[Opening DOCUMENT PASSAGE section]
Hallel Abramowitz-Silverman

Hallel Abramowitz-Silverman

In the coming new year Hallel, who lives in Jerusalem, has her work cut out for her. The Israeli government has approved a plan set forth by cabinet secretary Avichai Mendelblit that effectively exiles women to pray “according to their custom” only in the Robinson’s Arch area, a small 400 square-meter space near the southern end of the Wall. Israel’s leading daily newspaper, Haaretz, reports that the proposal departs from Natan Sharansky’s plan to set aside an egalitarian space at the Wall. It also snubs a court ruling, which effectively allows women to read Torah and wear tallitot and tefillin at the Wall

In the interest of full disclosure, I have loved Hallel since the moment I met her. Two years-old at the time, she was an adorable, mischievous tot with outsized glasses that matched her outsized personality. As passionate as I am about the issues attached to WoW, I am equally fascinated by how a young adult grows up to become an outspoken activist. I recently sat down with Hallel while she was visiting Newton. Upon her return to Jerusalem she will serve two years in the Israeli army. College is on the horizon as are opportunities she’ll seek out to help people in Africa.
[Closing DOCUMENT PASSAGE section]
### [TASK INSTRUCTIONS]
1. List every person named in the profile of Hallel Abramowitz-Silverman.
2. Carry on the profile of Hallel Abramowitz-Silverman after its final sentence.
[Opening EXTRACTED INFORMATION section]
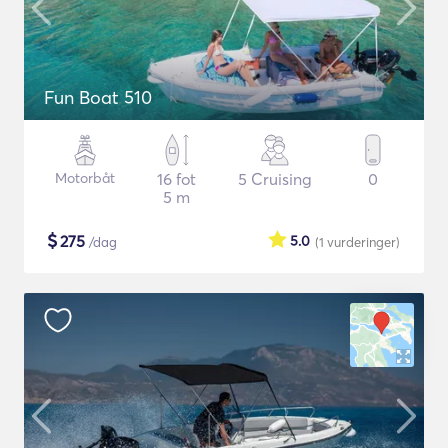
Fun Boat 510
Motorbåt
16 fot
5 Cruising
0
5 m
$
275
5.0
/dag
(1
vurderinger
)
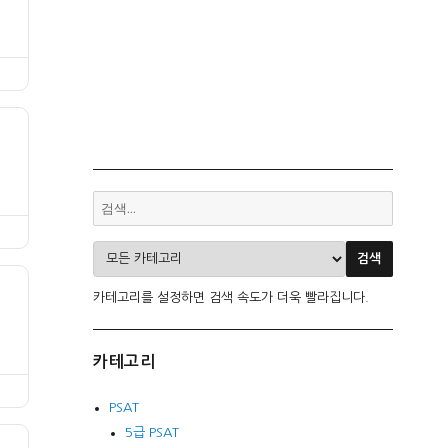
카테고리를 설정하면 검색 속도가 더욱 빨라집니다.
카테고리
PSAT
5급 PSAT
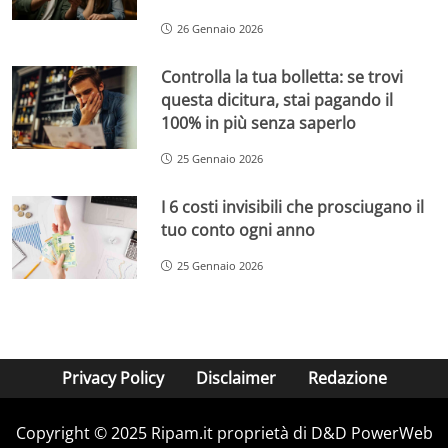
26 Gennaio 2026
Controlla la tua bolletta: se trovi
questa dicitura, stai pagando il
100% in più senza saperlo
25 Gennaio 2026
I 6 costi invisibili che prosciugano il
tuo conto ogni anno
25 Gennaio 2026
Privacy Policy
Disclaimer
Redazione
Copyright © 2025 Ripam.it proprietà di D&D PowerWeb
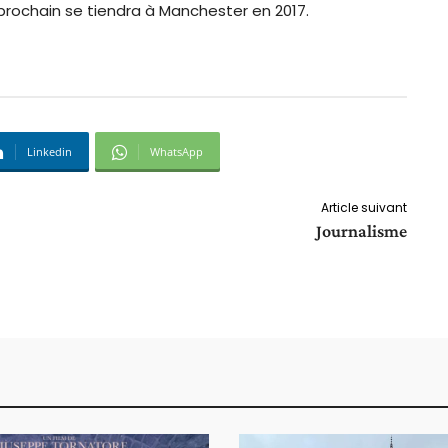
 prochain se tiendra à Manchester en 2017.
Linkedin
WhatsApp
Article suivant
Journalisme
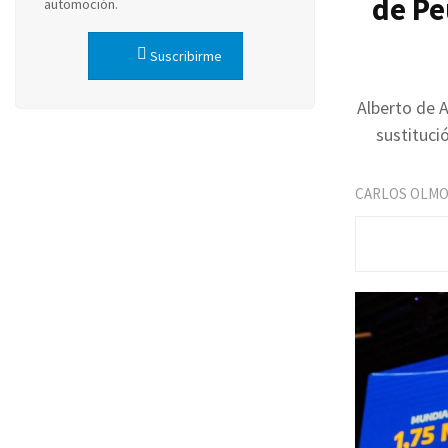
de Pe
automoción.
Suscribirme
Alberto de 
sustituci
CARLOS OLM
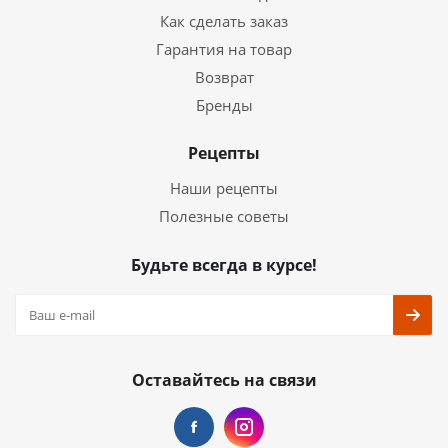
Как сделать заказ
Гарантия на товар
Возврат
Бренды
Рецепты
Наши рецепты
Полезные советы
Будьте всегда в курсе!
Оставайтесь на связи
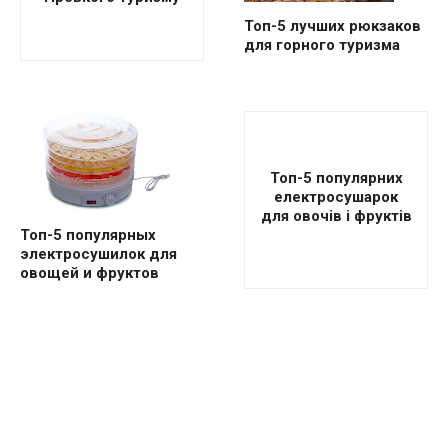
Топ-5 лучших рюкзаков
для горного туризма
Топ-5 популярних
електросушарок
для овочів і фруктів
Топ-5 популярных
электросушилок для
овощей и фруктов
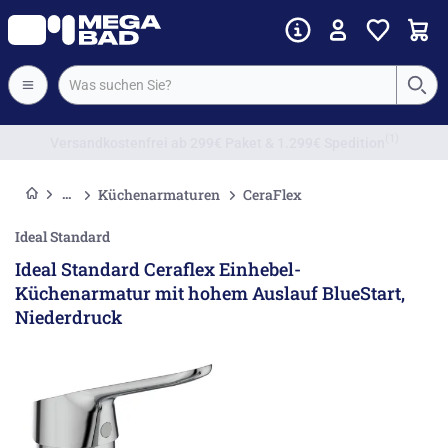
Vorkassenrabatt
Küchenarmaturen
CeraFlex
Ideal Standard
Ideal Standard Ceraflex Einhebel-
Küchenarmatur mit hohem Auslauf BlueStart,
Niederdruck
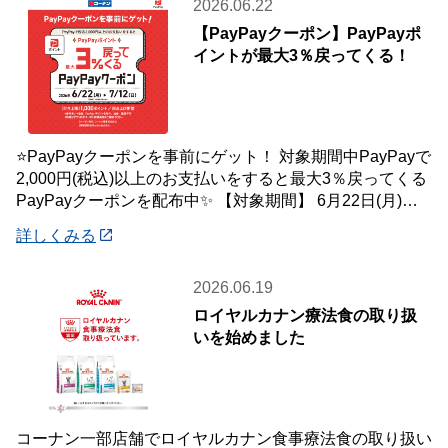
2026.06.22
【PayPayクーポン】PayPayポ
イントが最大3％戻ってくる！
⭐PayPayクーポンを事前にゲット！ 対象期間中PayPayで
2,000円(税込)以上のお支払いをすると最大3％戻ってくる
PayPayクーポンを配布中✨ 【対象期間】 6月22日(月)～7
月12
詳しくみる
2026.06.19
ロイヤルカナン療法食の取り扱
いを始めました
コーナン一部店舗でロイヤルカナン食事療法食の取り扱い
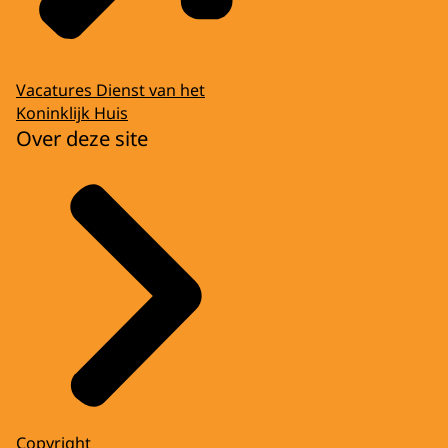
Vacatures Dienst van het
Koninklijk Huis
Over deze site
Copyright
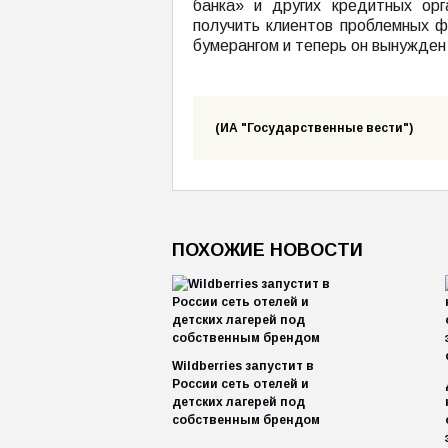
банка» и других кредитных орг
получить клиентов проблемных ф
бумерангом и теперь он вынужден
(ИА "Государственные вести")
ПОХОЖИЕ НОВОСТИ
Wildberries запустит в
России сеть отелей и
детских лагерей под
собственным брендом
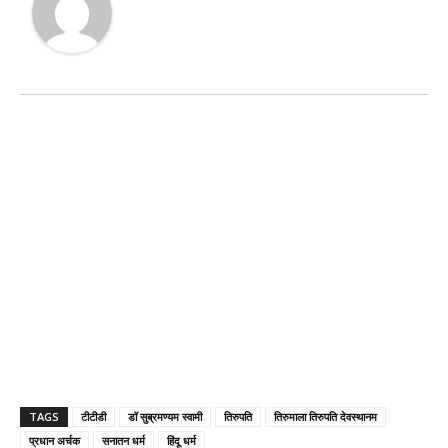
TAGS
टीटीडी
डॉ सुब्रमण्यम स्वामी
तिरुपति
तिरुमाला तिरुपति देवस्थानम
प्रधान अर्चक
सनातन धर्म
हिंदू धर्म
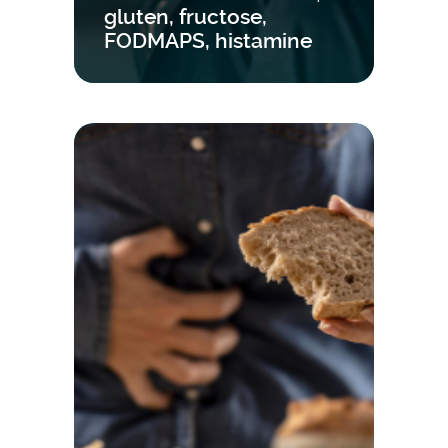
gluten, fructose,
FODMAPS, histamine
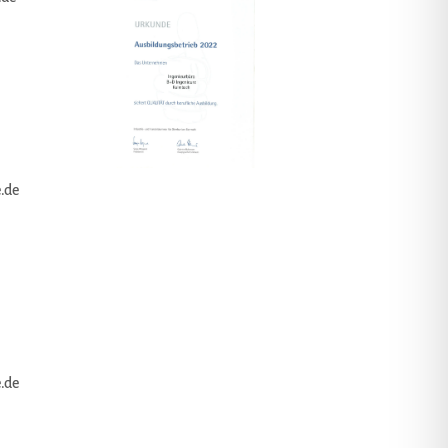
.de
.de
[Closing EXTRACTED INFORMATION section]
### [WRITTEN RESPONSES]
1. Hallel Abramowitz-Silverman, Avichai Mendelblit, Natan Sharansky

2.
As Hallel explains, “I’m from an activist family.” She and her family moved to Israel in 2006 from Newton where Hallel had attended the Jewish Community Day School. The family first settled on Kibbutz Ketura in the Arava desert and then moved to Jerusalem three years later where Hallel just completed high school. Her interest in WoW was piqued.

 

 

When I heard that women were not allowed to pray their own way at Judaism’s holiest site, I decided to go and pray with WoW. That was in Adar—last March just before Purim. I fully understood what was happening to Jewish women at the Wall when I saw the violence and the cruelty fellow Jews did to one another. All of this was happening in a Jewish country because Jewish women wanted to wear a tallit.

 

 Hallel has clear role models for her activism. Her father Yosef Abramowitz is an advocate for global solar power through his company Energiya Global. Abramowitz’s own fight for social justice goes back to his days at Boston University when he urged the administration to divest its investments in companies doing business in South Africa. He was also a student leader in the Soviet Jewry movement in the early ‘80s. Hallel’s mother is Rabbi Susan Silverman, who is an international advocate for adoption and has written a memoir about the spirituality of adoption. Rabbi Silverman is one of the faces of WoW, and she and Hallel were among the ten women arrested at the Wall for refusing to take off their tallitot.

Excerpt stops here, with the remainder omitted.